Skip to main content

Visualizing range and distribution of numerical data with a box plot

ON THIS PAGE

Visualizing range and distribution of numerical data with a box plot

This example shows how to make a box plot to visualize range and distribution of numerical data using daily temperature measurements.

Box plot visualization.

Dataset

In this example, we'll use the following weather data.

  • Location: Sweden > Gällivare Airport
  • Date range: all data from 2010 to 2017
  • Measurement: Average of the 24 hourly temperature observations in degrees Celsius

The dataset that is loaded contains a daily average temperature measurement from a weather station in the north of Sweden during the time period of 2010 to 2017.

Measure

We use the average temperature measurement in the dataset as the measure, by creating a .measure in Master items with the name Temperature degrees Celsius, and the expression Avg([Average of the 24 hourly temperature observations in degrees Celsius]).

Visualization

We add a box plot to the sheet and set the following data properties:

  • Dimension: Date (date) and Year (year).

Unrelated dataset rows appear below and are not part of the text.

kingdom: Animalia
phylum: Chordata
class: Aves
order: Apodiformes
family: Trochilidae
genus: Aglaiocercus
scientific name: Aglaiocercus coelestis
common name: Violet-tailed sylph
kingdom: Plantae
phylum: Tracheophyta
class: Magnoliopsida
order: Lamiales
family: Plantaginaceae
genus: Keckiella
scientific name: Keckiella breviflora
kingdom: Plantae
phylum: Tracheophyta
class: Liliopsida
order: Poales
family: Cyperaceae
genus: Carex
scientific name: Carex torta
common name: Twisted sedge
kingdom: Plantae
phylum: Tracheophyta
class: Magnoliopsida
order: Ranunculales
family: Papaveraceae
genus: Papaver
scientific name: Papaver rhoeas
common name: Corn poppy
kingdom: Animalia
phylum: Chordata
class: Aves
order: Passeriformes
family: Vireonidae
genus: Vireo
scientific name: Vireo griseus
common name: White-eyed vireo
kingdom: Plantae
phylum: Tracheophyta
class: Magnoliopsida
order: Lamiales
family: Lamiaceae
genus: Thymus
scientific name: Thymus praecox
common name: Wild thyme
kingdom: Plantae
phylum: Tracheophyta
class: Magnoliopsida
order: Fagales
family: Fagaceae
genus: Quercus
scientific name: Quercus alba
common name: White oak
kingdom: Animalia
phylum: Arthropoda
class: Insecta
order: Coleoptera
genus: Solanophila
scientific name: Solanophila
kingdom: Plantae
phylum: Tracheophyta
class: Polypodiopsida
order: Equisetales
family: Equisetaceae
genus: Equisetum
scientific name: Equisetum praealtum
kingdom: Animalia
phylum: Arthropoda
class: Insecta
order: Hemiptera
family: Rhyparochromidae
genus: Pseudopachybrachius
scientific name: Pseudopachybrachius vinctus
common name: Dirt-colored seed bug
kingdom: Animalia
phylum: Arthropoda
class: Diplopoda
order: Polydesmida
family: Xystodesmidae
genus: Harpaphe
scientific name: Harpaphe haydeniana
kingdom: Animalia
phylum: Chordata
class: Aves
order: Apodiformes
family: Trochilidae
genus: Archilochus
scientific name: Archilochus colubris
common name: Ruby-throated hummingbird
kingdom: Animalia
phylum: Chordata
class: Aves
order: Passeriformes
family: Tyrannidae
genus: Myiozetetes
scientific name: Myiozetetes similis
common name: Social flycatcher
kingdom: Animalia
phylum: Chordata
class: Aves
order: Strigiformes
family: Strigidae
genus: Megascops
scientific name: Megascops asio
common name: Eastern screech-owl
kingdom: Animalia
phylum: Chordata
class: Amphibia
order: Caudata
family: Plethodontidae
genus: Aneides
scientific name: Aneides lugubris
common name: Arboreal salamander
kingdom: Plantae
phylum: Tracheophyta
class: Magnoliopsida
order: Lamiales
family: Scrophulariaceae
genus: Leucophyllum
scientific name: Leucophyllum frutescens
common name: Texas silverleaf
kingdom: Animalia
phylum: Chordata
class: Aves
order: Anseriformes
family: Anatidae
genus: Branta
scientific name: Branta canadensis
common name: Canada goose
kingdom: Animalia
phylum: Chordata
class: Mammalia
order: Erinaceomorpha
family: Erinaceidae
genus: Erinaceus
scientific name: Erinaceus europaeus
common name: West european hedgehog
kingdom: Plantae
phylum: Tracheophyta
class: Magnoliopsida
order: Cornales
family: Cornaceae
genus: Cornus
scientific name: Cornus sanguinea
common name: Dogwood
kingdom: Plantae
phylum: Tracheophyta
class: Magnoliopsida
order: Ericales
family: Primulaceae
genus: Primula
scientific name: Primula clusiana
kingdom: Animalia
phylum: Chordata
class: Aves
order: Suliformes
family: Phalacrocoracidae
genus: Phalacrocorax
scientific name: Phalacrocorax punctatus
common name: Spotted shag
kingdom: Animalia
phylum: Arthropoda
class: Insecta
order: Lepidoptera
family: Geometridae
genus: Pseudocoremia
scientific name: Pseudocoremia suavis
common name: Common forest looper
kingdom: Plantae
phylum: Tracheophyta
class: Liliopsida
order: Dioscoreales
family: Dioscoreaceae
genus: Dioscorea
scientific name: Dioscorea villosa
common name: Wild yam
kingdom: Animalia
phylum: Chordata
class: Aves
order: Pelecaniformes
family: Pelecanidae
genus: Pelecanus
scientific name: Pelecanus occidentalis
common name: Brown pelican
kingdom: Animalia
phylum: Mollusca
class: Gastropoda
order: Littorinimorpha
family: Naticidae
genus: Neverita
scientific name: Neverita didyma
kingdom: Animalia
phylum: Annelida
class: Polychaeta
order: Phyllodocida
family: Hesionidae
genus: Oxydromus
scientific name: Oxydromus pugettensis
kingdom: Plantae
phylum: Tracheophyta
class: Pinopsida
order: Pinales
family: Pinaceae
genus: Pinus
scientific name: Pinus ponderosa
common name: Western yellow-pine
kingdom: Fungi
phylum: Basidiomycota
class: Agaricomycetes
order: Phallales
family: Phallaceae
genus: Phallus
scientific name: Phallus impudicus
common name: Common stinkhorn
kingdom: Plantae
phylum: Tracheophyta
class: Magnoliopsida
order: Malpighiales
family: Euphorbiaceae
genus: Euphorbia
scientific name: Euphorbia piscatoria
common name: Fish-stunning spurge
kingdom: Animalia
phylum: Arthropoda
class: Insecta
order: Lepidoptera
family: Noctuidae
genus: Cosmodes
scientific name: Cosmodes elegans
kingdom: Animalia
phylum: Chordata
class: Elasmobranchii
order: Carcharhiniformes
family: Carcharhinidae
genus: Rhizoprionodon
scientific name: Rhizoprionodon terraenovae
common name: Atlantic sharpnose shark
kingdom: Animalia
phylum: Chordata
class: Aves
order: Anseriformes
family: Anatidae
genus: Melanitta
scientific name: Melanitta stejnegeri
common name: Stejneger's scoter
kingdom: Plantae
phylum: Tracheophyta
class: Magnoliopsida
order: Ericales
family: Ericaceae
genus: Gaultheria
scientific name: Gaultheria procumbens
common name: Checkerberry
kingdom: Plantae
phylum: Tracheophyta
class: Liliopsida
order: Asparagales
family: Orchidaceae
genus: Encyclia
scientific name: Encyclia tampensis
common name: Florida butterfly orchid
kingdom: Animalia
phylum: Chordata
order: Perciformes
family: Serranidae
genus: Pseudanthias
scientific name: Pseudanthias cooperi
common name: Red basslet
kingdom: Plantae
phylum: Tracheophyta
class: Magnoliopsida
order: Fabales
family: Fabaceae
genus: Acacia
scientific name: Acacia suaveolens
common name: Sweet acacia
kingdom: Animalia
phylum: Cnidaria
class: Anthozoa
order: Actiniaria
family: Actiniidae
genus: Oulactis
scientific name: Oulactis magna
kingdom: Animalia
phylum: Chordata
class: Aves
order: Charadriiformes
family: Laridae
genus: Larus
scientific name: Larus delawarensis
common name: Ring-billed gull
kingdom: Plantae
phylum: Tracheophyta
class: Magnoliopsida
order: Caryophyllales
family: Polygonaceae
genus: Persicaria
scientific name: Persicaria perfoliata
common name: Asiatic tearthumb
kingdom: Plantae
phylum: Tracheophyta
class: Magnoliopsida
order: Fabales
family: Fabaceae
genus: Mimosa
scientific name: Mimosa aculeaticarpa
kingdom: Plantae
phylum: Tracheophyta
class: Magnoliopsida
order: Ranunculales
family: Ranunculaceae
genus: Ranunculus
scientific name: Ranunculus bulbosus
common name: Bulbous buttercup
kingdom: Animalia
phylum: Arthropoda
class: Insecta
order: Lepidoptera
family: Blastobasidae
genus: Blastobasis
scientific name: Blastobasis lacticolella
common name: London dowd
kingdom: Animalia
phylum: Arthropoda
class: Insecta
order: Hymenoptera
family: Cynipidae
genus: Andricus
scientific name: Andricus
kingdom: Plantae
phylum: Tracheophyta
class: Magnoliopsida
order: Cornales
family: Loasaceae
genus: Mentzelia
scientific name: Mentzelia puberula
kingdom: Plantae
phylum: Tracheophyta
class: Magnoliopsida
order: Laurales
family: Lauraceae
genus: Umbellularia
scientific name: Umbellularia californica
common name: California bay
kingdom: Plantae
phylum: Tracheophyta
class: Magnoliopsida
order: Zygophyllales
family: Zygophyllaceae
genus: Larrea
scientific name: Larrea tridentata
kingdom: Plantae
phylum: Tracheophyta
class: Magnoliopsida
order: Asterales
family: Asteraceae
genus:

The order is important; Date needs to be the first dimension.
  • Measure: Temperature degrees Celsius; the measure that was created as a master item.

In this example we use the default box plot preset, Standard (Tukey) with the whisker length 1.5 interquartile range.

Box plot visualization.

Discovery

The box plot visualizes the distribution of the daily temperature measurements. The visualization is sorted in mean temperature order. The mean temperature for each year is illustrated by the middle line in each box. The box stretches from the first quartile to the third quartile, and the whiskers stretch 1.5 inter-quartile ranges. There are also a number of outlier values, the points that are placed outside the whiskers. You can hover the mouse pointer over an outlier point and view the details.

In the box plot we can see that the year 2010 has the longest box and whiskers. That shows that the year 2010 has the largest distribution of temperatures measured. It also seems to be the coldest year in average.

The range of 2017 is small, as the dataset only contains measurements from the first months of the year.